Jannet Frias comes from a family of migrant workers who didn't know if they'd be able to help her with college.

TOLEDO, Ohio — It's the last week of Hispanic Heritage Month. 

One University of Toledo student is overcoming the odds as a Latina, honoring her heritage by breaking barriers and becoming the first woman in her family to go to college.

This is her story of determination and how it can help inspire others. 

For most Latina women, education doesn't come easily. 

"There was so many people that were so against me coming up here," said Jannet Frias. "Like close family and friends were like 'oh she's not gonna make it past the first year.'" 

Frias shrugged off the doubters.

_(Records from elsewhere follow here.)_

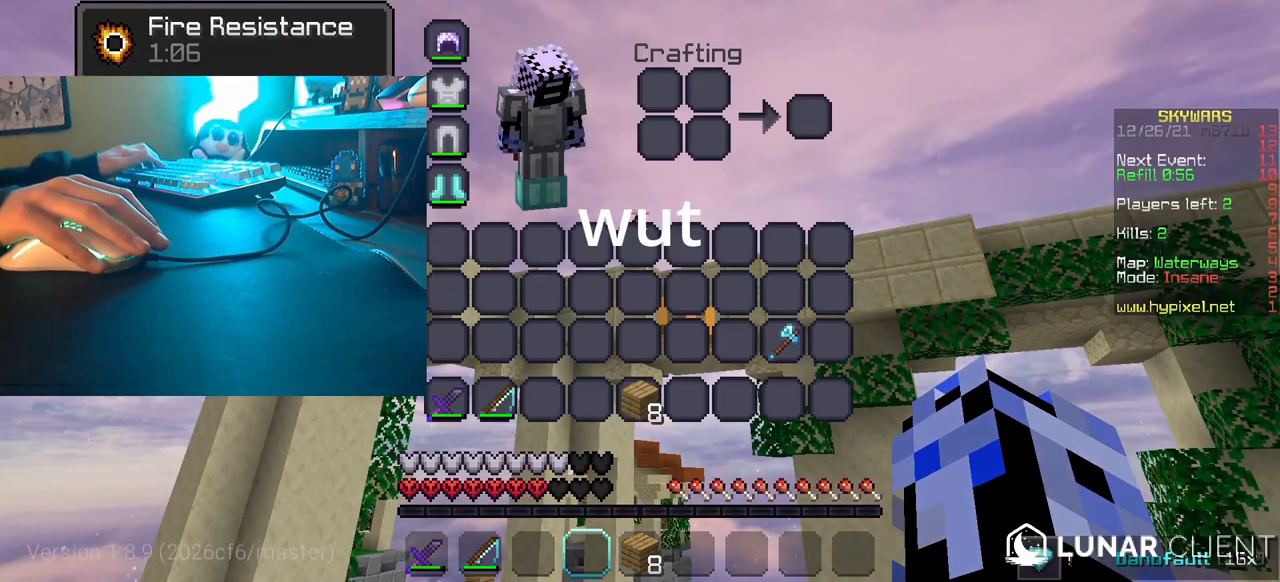
{"keys": ["w"], "mouse": [], "events": [[317, "w", "down"]]}
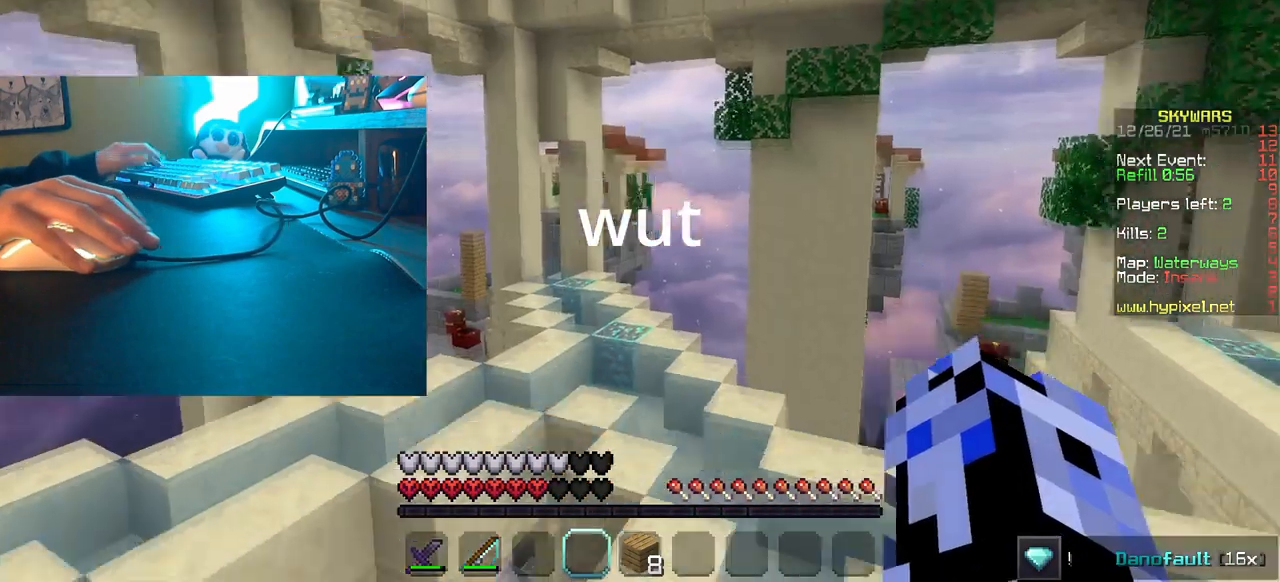
{"keys": ["w"], "mouse": [], "events": []}
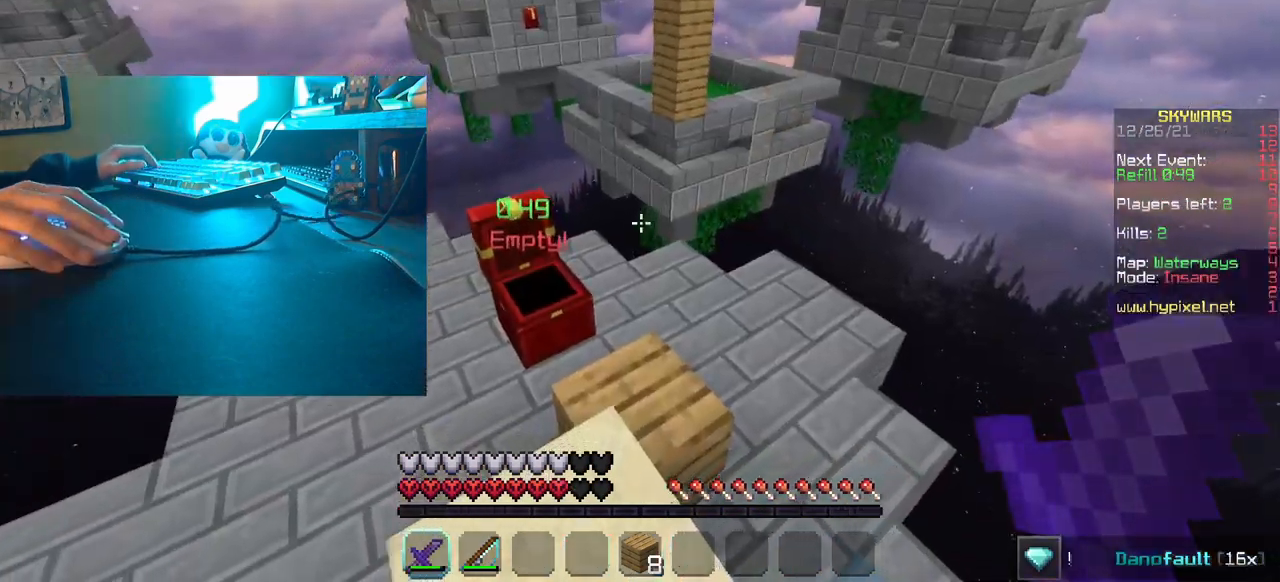
{"keys": ["w"], "mouse": [], "events": []}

She's a senior at the University of Toledo, majoring as a Special Education Intervention Specialist. 

She comes from a family of migrant workers who didn't know if they'd be able to help her with college. 

"Latin folks, specifically Latinas, we see that there's discrepancies amongst our population when compared to their white male counterparts as an example," explained Aleiah Jones, Interim Director, Office of Multicultural Student Success Team at UToledo. "And so we see that lower numbers of enrolled and graduating students, and that is a national trend."  

But Frias has beat those odds, earning a full ride to UToledo through a scholarship program. 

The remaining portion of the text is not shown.